Extracted data entries
******************************

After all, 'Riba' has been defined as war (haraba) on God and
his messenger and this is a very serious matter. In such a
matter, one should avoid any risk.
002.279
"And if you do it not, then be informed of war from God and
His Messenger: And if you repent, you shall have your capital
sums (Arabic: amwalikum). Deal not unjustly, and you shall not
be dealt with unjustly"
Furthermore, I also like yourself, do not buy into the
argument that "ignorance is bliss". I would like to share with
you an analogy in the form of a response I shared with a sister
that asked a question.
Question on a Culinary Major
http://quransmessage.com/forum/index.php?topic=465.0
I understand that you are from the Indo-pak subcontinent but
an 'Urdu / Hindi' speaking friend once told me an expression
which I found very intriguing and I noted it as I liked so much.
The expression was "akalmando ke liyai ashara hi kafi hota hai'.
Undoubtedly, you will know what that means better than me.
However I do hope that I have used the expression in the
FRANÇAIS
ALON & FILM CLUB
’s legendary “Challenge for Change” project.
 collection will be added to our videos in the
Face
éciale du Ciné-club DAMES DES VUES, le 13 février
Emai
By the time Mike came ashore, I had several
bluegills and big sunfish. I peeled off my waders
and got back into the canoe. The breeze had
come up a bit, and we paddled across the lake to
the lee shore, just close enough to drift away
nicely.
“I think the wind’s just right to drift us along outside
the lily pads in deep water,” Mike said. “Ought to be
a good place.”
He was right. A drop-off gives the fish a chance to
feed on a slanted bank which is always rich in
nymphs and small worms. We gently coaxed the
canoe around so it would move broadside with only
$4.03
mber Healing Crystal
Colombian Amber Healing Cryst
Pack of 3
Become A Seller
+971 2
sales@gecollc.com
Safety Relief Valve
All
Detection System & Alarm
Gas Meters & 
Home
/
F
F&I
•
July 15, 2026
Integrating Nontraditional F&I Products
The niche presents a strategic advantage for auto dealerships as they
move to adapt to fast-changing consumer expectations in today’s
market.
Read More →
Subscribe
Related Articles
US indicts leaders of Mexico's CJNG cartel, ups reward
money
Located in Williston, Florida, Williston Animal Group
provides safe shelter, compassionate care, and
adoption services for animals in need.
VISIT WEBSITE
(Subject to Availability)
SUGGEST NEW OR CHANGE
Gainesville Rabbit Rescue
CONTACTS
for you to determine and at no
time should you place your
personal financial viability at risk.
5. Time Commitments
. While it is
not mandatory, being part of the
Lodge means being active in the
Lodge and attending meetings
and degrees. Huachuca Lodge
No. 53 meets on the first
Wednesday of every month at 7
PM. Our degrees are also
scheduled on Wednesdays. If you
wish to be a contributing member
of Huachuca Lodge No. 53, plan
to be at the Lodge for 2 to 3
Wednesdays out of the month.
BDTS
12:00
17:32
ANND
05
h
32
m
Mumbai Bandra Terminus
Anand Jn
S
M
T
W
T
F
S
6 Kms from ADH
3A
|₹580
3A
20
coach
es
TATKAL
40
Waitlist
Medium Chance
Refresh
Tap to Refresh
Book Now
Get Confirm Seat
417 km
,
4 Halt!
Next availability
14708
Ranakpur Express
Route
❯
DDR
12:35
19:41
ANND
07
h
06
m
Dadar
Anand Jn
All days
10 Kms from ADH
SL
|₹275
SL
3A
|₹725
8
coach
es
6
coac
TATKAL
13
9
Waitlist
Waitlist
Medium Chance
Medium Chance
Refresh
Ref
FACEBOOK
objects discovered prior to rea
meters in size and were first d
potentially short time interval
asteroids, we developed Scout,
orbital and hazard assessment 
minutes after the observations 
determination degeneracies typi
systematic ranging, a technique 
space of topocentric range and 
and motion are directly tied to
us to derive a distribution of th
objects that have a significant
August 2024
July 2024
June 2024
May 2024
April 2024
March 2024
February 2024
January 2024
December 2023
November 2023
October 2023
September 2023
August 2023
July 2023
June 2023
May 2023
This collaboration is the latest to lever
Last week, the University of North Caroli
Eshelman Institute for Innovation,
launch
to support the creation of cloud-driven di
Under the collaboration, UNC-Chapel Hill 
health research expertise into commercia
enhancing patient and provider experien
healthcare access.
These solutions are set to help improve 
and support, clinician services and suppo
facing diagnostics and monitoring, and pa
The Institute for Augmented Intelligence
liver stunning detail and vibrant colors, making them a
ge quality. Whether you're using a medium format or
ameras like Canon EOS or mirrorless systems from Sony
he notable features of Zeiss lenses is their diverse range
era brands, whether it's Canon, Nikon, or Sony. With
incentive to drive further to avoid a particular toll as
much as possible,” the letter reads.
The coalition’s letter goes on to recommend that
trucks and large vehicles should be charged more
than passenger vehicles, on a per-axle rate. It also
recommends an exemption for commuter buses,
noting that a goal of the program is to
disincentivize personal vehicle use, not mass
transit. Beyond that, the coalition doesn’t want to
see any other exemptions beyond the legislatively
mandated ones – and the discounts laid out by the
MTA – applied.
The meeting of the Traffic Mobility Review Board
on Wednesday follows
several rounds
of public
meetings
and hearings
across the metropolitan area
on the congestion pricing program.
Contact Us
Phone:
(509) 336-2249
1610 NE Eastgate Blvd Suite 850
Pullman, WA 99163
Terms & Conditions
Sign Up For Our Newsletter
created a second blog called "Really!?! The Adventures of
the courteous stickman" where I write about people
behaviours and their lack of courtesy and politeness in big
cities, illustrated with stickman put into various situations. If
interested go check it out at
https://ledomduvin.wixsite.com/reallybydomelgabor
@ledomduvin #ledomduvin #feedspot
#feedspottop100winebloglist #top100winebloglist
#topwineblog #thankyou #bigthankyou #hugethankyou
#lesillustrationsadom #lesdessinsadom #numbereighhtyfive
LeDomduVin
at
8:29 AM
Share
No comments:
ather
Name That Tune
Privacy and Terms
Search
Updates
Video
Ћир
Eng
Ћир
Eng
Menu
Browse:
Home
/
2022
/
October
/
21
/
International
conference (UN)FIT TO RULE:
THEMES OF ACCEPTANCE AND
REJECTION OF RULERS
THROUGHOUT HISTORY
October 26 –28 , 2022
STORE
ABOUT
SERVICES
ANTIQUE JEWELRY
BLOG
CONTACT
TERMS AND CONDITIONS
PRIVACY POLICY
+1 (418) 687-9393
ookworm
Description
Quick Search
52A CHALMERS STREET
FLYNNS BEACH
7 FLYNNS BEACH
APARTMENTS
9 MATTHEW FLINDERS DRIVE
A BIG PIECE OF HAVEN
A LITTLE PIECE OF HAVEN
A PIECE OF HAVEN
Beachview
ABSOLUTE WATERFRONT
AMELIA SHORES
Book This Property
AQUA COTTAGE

******************************

● **What to do**
Return every line of the records above without any change, keeping each character, space, and line break as it appears.

● **Exercise result**
After all, 'Riba' has been defined as war (haraba) on God and
his messenger and this is a very serious matter. In such a
matter, one should avoid any risk.
002.279
"And if you do it not, then be informed of war from God and
His Messenger: And if you repent, you shall have your capital
sums (Arabic: amwalikum). Deal not unjustly, and you shall not
be dealt with unjustly"
Furthermore, I also like yourself, do not buy into the
argument that "ignorance is bliss". I would like to share with
you an analogy in the form of a response I shared with a sister
that asked a question.
Question on a Culinary Major
http://quransmessage.com/forum/index.php?topic=465.0
I understand that you are from the Indo-pak subcontinent but
an 'Urdu / Hindi' speaking friend once told me an expression
which I found very intriguing and I noted it as I liked so much.
The expression was "akalmando ke liyai ashara hi kafi hota hai'.
Undoubtedly, you will know what that means better than me.
However I do hope that I have used the expression in the
FRANÇAIS
ALON & FILM CLUB
’s legendary “Challenge for Change” project.
 collection will be added to our videos in the
Face
éciale du Ciné-club DAMES DES VUES, le 13 février
Emai
By the time Mike came ashore, I had several
bluegills and big sunfish. I peeled off my waders
and got back into the canoe. The breeze had
come up a bit, and we paddled across the lake to
the lee shore, just close enough to drift away
nicely.
“I think the wind’s just right to drift us along outside
the lily pads in deep water,” Mike said. “Ought to be
a good place.”
He was right. A drop-off gives the fish a chance to
feed on a slanted bank which is always rich in
nymphs and small worms. We gently coaxed the
canoe around so it would move broadside with only
$4.03
mber Healing Crystal
Colombian Amber Healing Cryst
Pack of 3
Become A Seller
+971 2
sales@gecollc.com
Safety Relief Valve
All
Detection System & Alarm
Gas Meters & 
Home
/
F
F&I
•
July 15, 2026
Integrating Nontraditional F&I Products
The niche presents a strategic advantage for auto dealerships as they
move to adapt to fast-changing consumer expectations in today’s
market.
Read More →
Subscribe
Related Articles
US indicts leaders of Mexico's CJNG cartel, ups reward
money
Located in Williston, Florida, Williston Animal Group
provides safe shelter, compassionate care, and
adoption services for animals in need.
VISIT WEBSITE
(Subject to Availability)
SUGGEST NEW OR CHANGE
Gainesville Rabbit Rescue
CONTACTS
for you to determine and at no
time should you place your
personal financial viability at risk.
5. Time Commitments
. While it is
not mandatory, being part of the
Lodge means being active in the
Lodge and attending meetings
and degrees. Huachuca Lodge
No. 53 meets on the first
Wednesday of every month at 7
PM. Our degrees are also
scheduled on Wednesdays. If you
wish to be a contributing member
of Huachuca Lodge No. 53, plan
to be at the Lodge for 2 to 3
Wednesdays out of the month.
BDTS
12:00
17:32
ANND
05
h
32
m
Mumbai Bandra Terminus
Anand Jn
S
M
T
W
T
F
S
6 Kms from ADH
3A
|₹580
3A
20
coach
es
TATKAL
40
Waitlist
Medium Chance
Refresh
Tap to Refresh
Book Now
Get Confirm Seat
417 km
,
4 Halt!
Next availability
14708
Ranakpur Express
Route
❯
DDR
12:35
19:41
ANND
07
h
06
m
Dadar
Anand Jn
All days
10 Kms from ADH
SL
|₹275
SL
3A
|₹725
8
coach
es
6
coac
TATKAL
13
9
Waitlist
Waitlist
Medium Chance
Medium Chance
Refresh
Ref
FACEBOOK
objects discovered prior to rea
meters in size and were first d
potentially short time interval
asteroids, we developed Scout,
orbital and hazard assessment 
minutes after the observations 
determination degeneracies typi
systematic ranging, a technique 
space of topocentric range and 
and motion are directly tied to
us to derive a distribution of th
objects that have a significant
August 2024
July 2024
June 2024
May 2024
April 2024
March 2024
February 2024
January 2024
December 2023
November 2023
October 2023
September 2023
August 2023
July 2023
June 2023
May 2023
This collaboration is the latest to lever
Last week, the University of North Caroli
Eshelman Institute for Innovation,
launch
to support the creation of cloud-driven di
Under the collaboration, UNC-Chapel Hill 
health research expertise into commercia
enhancing patient and provider experien
healthcare access.
These solutions are set to help improve 
and support, clinician services and suppo
facing diagnostics and monitoring, and pa
The Institute for Augmented Intelligence
liver stunning detail and vibrant colors, making them a
ge quality. Whether you're using a medium format or
ameras like Canon EOS or mirrorless systems from Sony
he notable features of Zeiss lenses is their diverse range
era brands, whether it's Canon, Nikon, or Sony. With
incentive to drive further to avoid a particular toll as
much as possible,” the letter reads.
The coalition’s letter goes on to recommend that
trucks and large vehicles should be charged more
than passenger vehicles, on a per-axle rate. It also
recommends an exemption for commuter buses,
noting that a goal of the program is to
disincentivize personal vehicle use, not mass
transit. Beyond that, the coalition doesn’t want to
see any other exemptions beyond the legislatively
mandated ones – and the discounts laid out by the
MTA – applied.
The meeting of the Traffic Mobility Review Board
on Wednesday follows
several rounds
of public
meetings
and hearings
across the metropolitan area
on the congestion pricing program.
Contact Us
Phone:
(509) 336-2249
1610 NE Eastgate Blvd Suite 850
Pullman, WA 99163
Terms & Conditions
Sign Up For Our Newsletter
created a second blog called "Really!?! The Adventures of
the courteous stickman" where I write about people
behaviours and their lack of courtesy and politeness in big
cities, illustrated with stickman put into various situations. If
interested go check it out at
https://ledomduvin.wixsite.com/reallybydomelgabor
@ledomduvin #ledomduvin #feedspot
#feedspottop100winebloglist #top100winebloglist
#topwineblog #thankyou #bigthankyou #hugethankyou
#lesillustrationsadom #lesdessinsadom #numbereighhtyfive
LeDomduVin
at
8:29 AM
Share
No comments:
ather
Name That Tune
Privacy and Terms
Search
Updates
Video
Ћир
Eng
Ћир
Eng
Menu
Browse:
Home
/
2022
/
October
/
21
/
International
conference (UN)FIT TO RULE:
THEMES OF ACCEPTANCE AND
REJECTION OF RULERS
THROUGHOUT HISTORY
October 26 –28 , 2022
STORE
ABOUT
SERVICES
ANTIQUE JEWELRY
BLOG
CONTACT
TERMS AND CONDITIONS
PRIVACY POLICY
+1 (418) 687-9393
ookworm
Description
Quick Search
52A CHALMERS STREET
FLYNNS BEACH
7 FLYNNS BEACH
APARTMENTS
9 MATTHEW FLINDERS DRIVE
A BIG PIECE OF HAVEN
A LITTLE PIECE OF HAVEN
A PIECE OF HAVEN
Beachview
ABSOLUTE WATERFRONT
AMELIA SHORES
Book This Property
AQUA COTTAGE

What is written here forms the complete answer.